Asp.net web site session gets lost after upgrading to Firefox 61 or above
We have an asp.net webform. Some of users always use Firefox and didn't have any issue until they upgraded to Firefox 61 or above. If Firefox 61+ is used, user's session gets killed/lost sometime. We cannot reproduce this issue in any versions prior to Firefox 61 or any other browsers.
Firefox 61 seems to be the first breaking version for us, so I have been looking at the release notes: https://www.mozilla.org/en-US/firefox/61.0/releasenotes/.
There was some improved security change around TLS so I tried to play around with the settings (security.tls.version.max and security.tls.version.fallback-limit) but it doesn't make any difference.
Any idea what could cause this session loss issue?
Thanks
Todas las respuestas (4)
Do you have reliable steps to reproduce the problem?
Can you tell why the session is killed/lost? For example:
- the session cookie stops getting sent back to the server at some point, so the user loses access to their session (but the session is not necessarily terminated on the server)
- the server perceives that the session has become inactive and times it out even though the user is active
- the server perceives that the user has terminated the session (for example, as if the user logged out)
- the server terminates the session based on security criteria of IIS, ASP.Net, or your webapp (e.g., detected session hijacking)
Hi Jefferson,
Thanks for your response. I don't have very reliable steps to reproduce the problem as it happens very randomly. It can happen just after a user logs in but it can also happen a few minutes after a user logs in.

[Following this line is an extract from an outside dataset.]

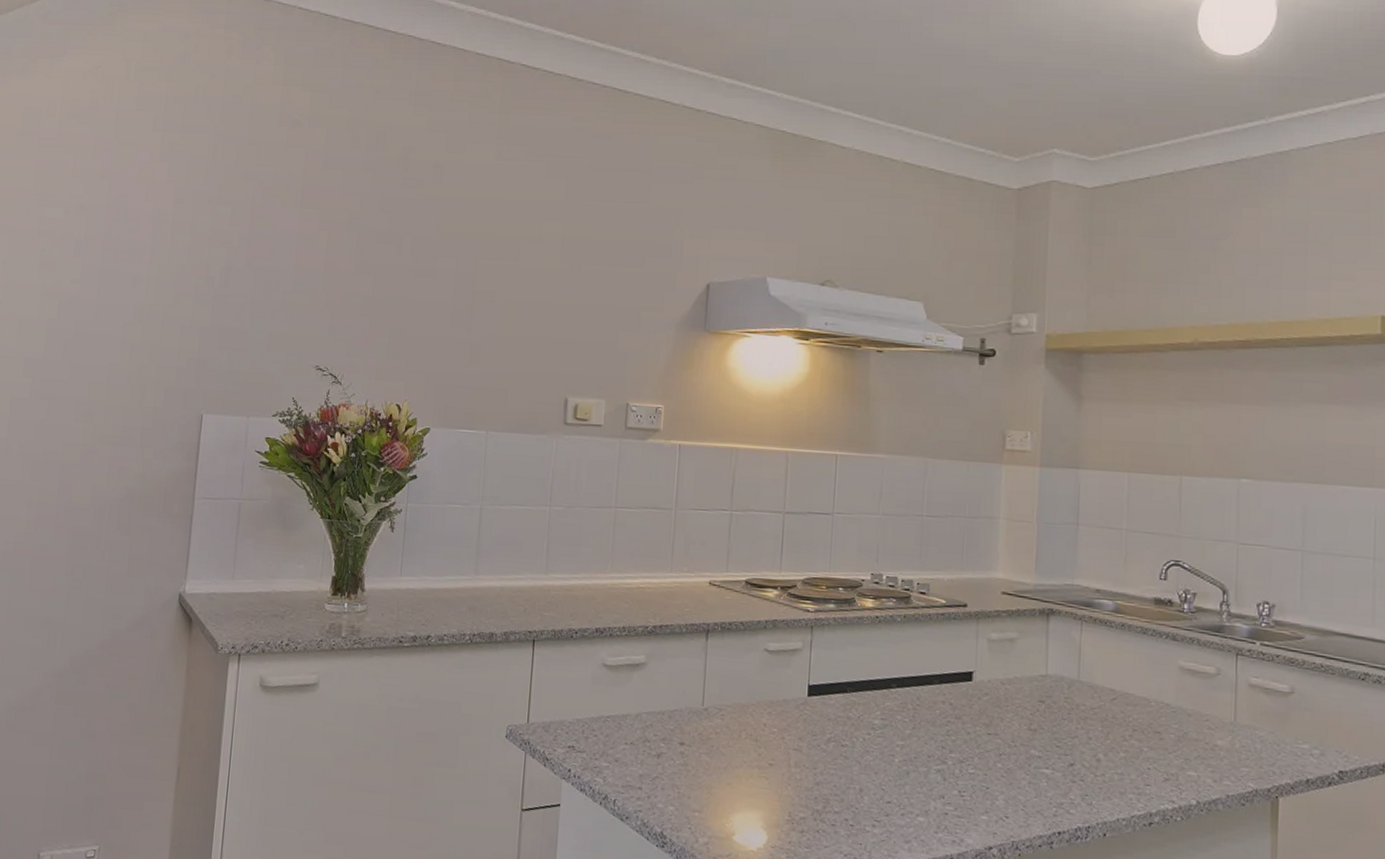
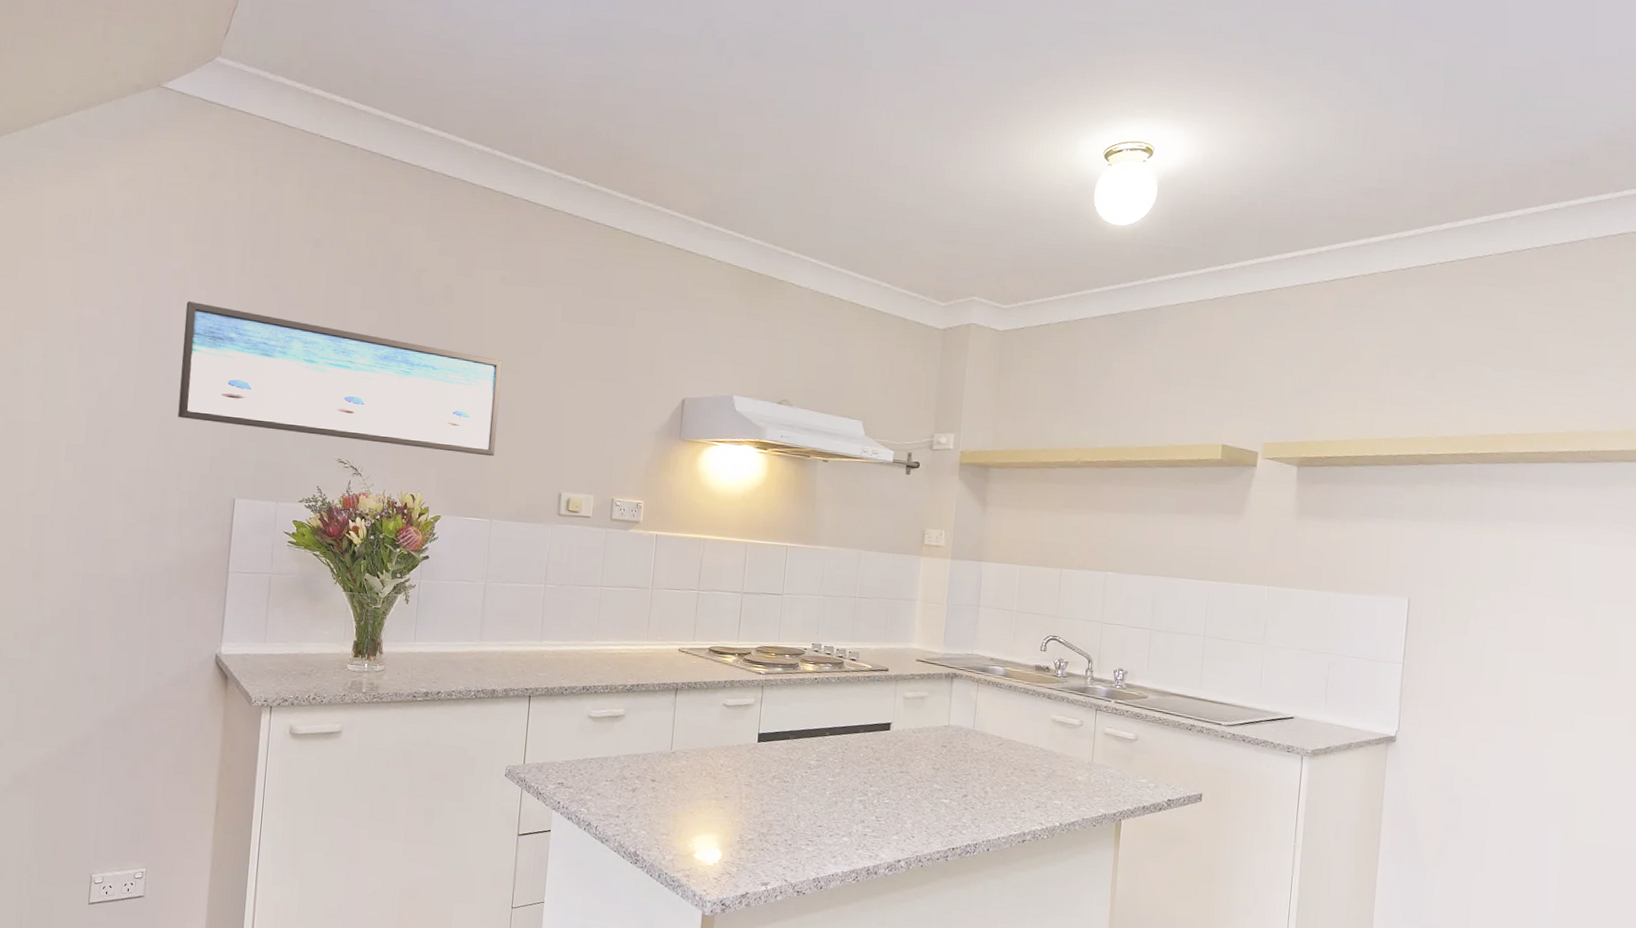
wall art: none [142,195,499,358] -> present [177,301,502,457]

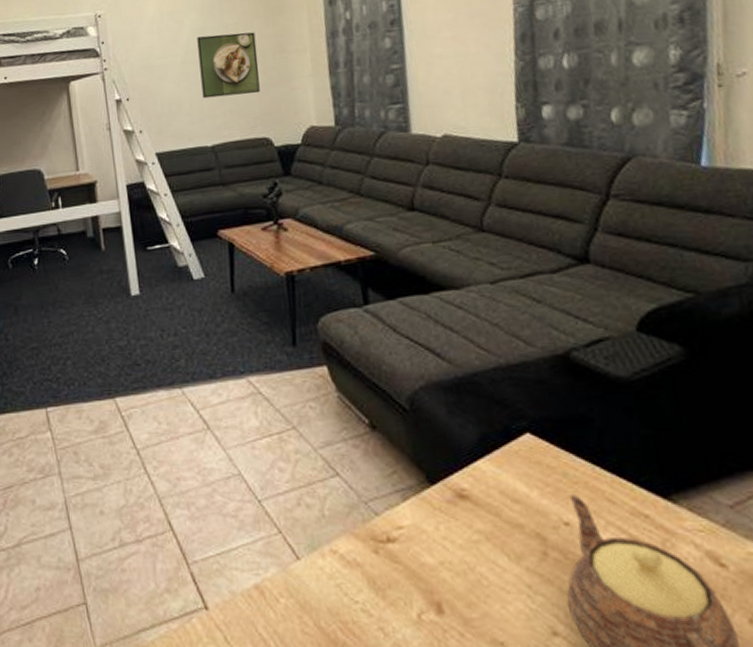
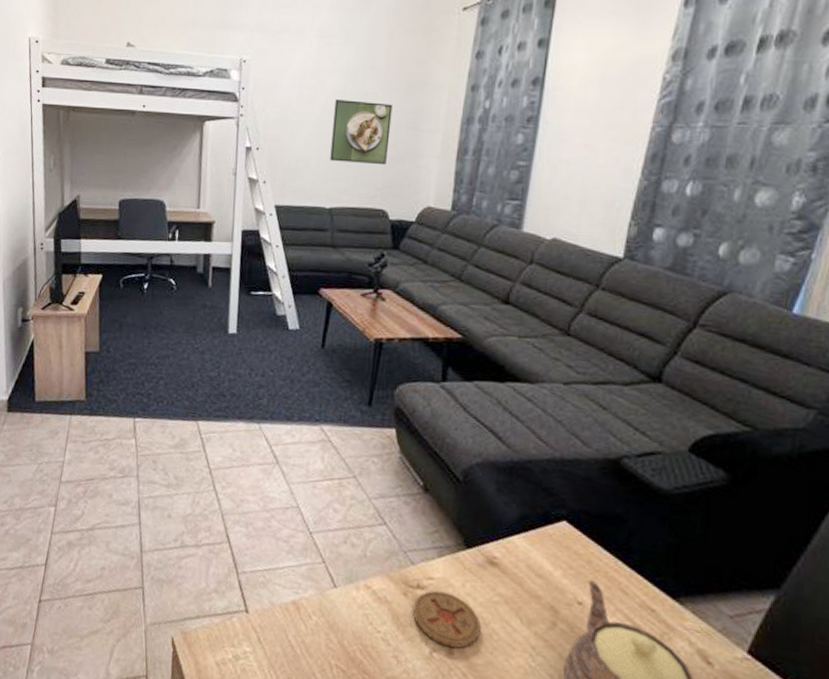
coaster: none [387,540,468,604] -> present [412,590,481,648]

This is what we do in my website. After a user logs in, we store some user related data in session. On each page load, we check these data. If the data is not in the session, the website will log out the user. From time to time, the user data (in the session) disappears so the user keeps being logged out.

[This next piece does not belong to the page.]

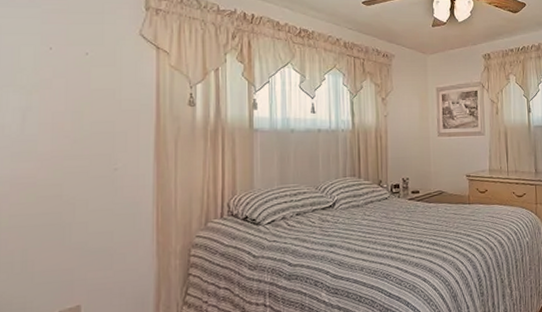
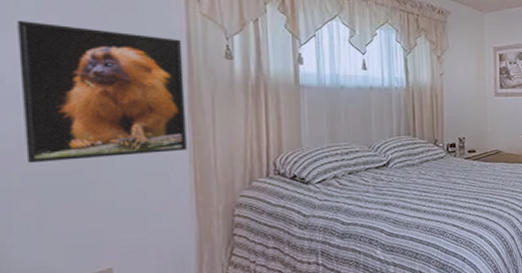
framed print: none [16,77,152,206] -> present [17,21,187,164]

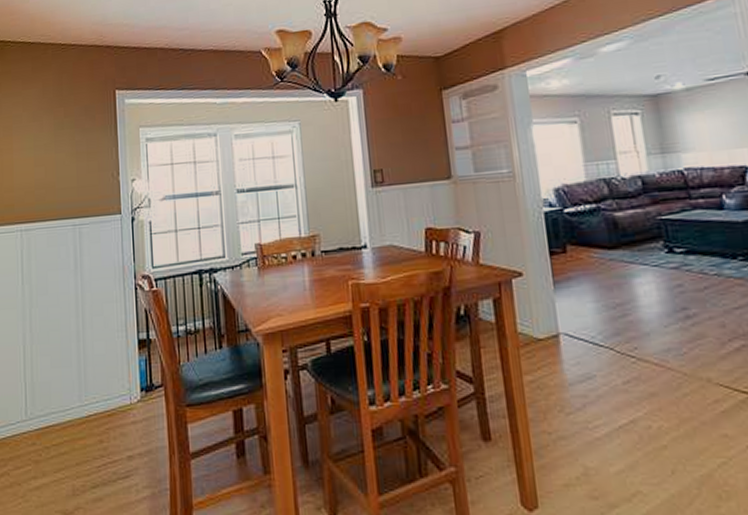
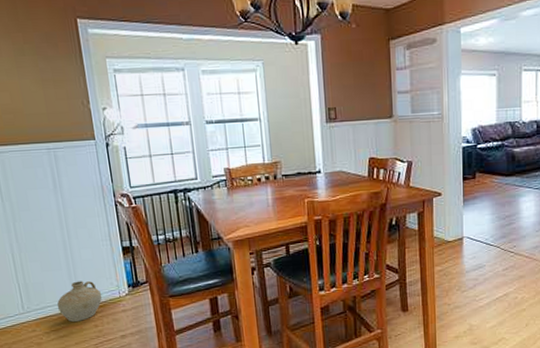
ceramic jug: none [61,381,112,434] -> present [57,281,103,322]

I probably need to do more investigation on the issue but we haven't changed the code around this for long time. This issue started happening for users using Firefox 6.1 and above only.
Thanks
Do affected users have any content blocking extensions or extensions that deal with cookies installed?
cor-el said
Do affected users have any content blocking extensions or extensions that deal with cookies installed?
No, I don't think so. Also, I can reproduce the issue in safe mode. I believe safe mode disables all extensions.